Commencée le lundi 2 octobre, l’interrogatoire de la défense de Laurent Gbagbo et de Charles Blé Goudé a pris la vitesse de croisière.

Le témoin à charge Philippe Mangou continue de dire sa part de vérité en tant que Chef d’Etat-major de l’armée ivoirienne lors de la crise post-électorale. Après avoir donné l’air de régler ses comptes avec certains généraux, Mangou est en train d’assommer littéralement le camp de son ancien mentor.

Selon ses propos, le camp Laurent Gbagbo a voulu le tuer. Dans une déclaration fracassante, il affirme que l’attaque de son domicile ne peut être que l’œuvre du régime de Laurent Gbagbo. C’est une grande révélation en même temps qu’une grave accusation. Les carottes semblent cuites pour les accusés. Néanmoins, peut-on donner du crédit aux paroles d’un témoin plein de contradictions ?

L’attaque du domicile de Philippe Mangou porte la signature des FDS

Dans son témoignage d’hier, le Général quatre étoiles Philippe Mangou, a fait une grave révélation à propos de son assassinat manqué pendant la crise ivoirienne. En effet, au plus fort de la crise post-électorale en 2011, son domicile à Anokoi Kouté (Abidjan) a été attaqué par des éléments non identifiés. La semaine dernière, lors de l’interrogatoire de l’accusation, il était resté vague quant aux auteurs de cette attaque.

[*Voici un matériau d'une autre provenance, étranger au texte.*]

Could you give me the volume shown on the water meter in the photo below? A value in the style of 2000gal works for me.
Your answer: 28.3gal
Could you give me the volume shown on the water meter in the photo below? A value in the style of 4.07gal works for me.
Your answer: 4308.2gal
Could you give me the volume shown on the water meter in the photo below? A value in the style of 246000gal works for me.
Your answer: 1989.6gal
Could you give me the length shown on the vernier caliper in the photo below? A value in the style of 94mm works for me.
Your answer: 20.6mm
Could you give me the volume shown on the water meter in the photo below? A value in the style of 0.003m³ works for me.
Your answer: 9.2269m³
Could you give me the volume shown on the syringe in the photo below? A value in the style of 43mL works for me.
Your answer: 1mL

Cependant il avait déjà insinué que c’était le camp Gbagbo qui a avait voulu le réduire au silence. Selon lui, lorsqu’il rapporta au président Gbagbo ce qui lui était arrivé à son domicile, celui-ci répondit : « J’ai ma petite idée là-dessus ». C’est donc tout naturellement qu’il porta l’estocade lors de son passage hier. « C’est le camp du président Gbagbo qui a attaqué mon domicile. Je le dis parce que quand j’ai proposé au président de démissionner, nous étions trois dans la pièce : moi, Blé Goudé et le président Laurent Gbagbo ».

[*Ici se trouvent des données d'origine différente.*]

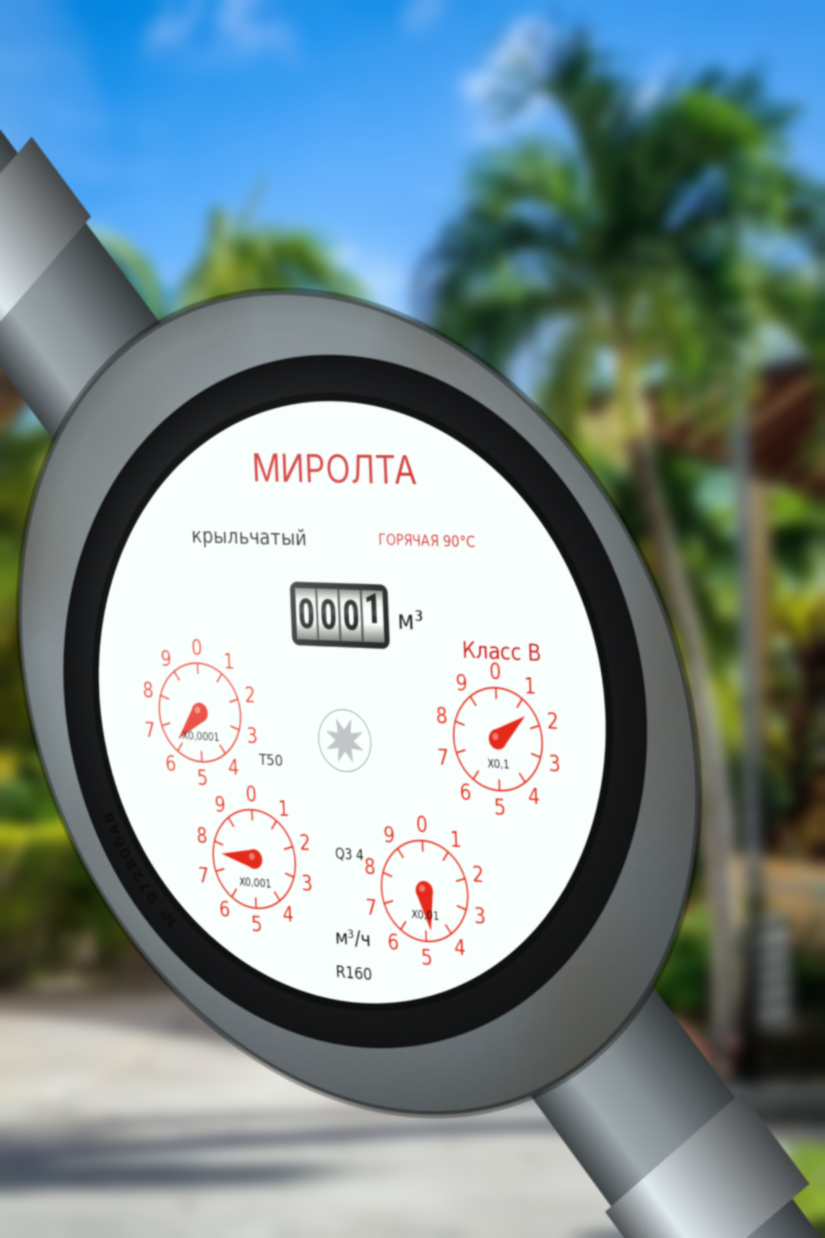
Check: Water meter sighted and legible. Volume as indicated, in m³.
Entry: 1.1476 m³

Gbagbo l’homme autoritaire

Dans la veine de son accusation, le nouvel ambassadeur de la Côte d’Ivoire au Gabon et à Sao Tomé et Principe montre l’image d’un Gbagbo autoritaire et allergique à la contradiction. Il affirme : « A Abidjan, au cours du procès de l’ex première Dame, le juge lui a demandé : Mais pourquoi vous n’avez pas demandé à votre mari de démissionner ? L’ex première Dame Simone Gbagbo a répondu au juge : Mais si je lui disais de démissionner, il allait me gifler ». Pour toutes ces raisons le Général Philippe Mangou pense raisonnablement que c’est le camp de Laurent Gbagbo qui a voulu le tuer. Mais qui au juste ? Depuis le début de son témoignage, le Général a plus ou moins épargné Laurent Gbagbo en rejetant la faute sur ses collaborateurs ou en le désignant comme auteur « accidentel ». Mais dans ce cas précis, c’est bien Laurent Gbagbo et Blé Goudé qui sont directement visés par l’accusation.

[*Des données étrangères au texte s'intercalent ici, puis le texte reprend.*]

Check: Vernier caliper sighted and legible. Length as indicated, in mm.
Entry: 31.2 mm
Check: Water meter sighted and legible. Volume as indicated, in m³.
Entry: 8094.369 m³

Quel crédit donner au témoignage de Philippe Mangou

Selon les analystes comme Théophile Kouamouo, les déclarations de Philippe Mangou demeurent dans l’ordre de la parole pure. Elles n’ont toujours pas prouvé le plan commun, pilier de l’argumentaire de l’accusation. Aucune preuve matérielle (vidéos, audio, écrits) n’a été présentée par le témoin ni par l’accusation. Alors il est de bon sens de ne pas donner foi à de telles accusations fussent-elles celles d’un ancien CEMA. De plus le témoin ne cesserait de se contredire à tout moment. En effet, il affirme par exemple qu’il n’a pas combattu parce que ses hommes n’avaient pas de munitions. Pourtant quand Me Altit lui demande qu’aurait-il fait s’il avait eu des armes à sa disposition, il répond : « Je n’aurais pas combattu ». Que doit-on donc retenir ? Enfin le Général quatre étoiles assure ne pas savoir où se trouve le Général Dogbo Blé (en ce moment en prison). Pis, il déclare qu’il a toujours cru que c’est le Général Soumaïla Bakayoko qui était le leader de la rébellion alors que dans une vidéo de l’époque il vociférait que c’était Soro Guillaume.
Le Général Philippe Mangou semble avoir porté l’estocade au camp Gbagbo en l’accusant d’avoir voulu intenter à sa vie. Il révèle peut être ainsi des méthodes pas très catholiques de son ancien mentor. Au regard de sa position stratégique à l’époque, son témoignage est très précieux pour comprendre vraiment ce qui s’est passé en 2010 et en 2011. Malheureusement avec des déclarations contradictoires, il serait difficile de démêler le vrai du faux.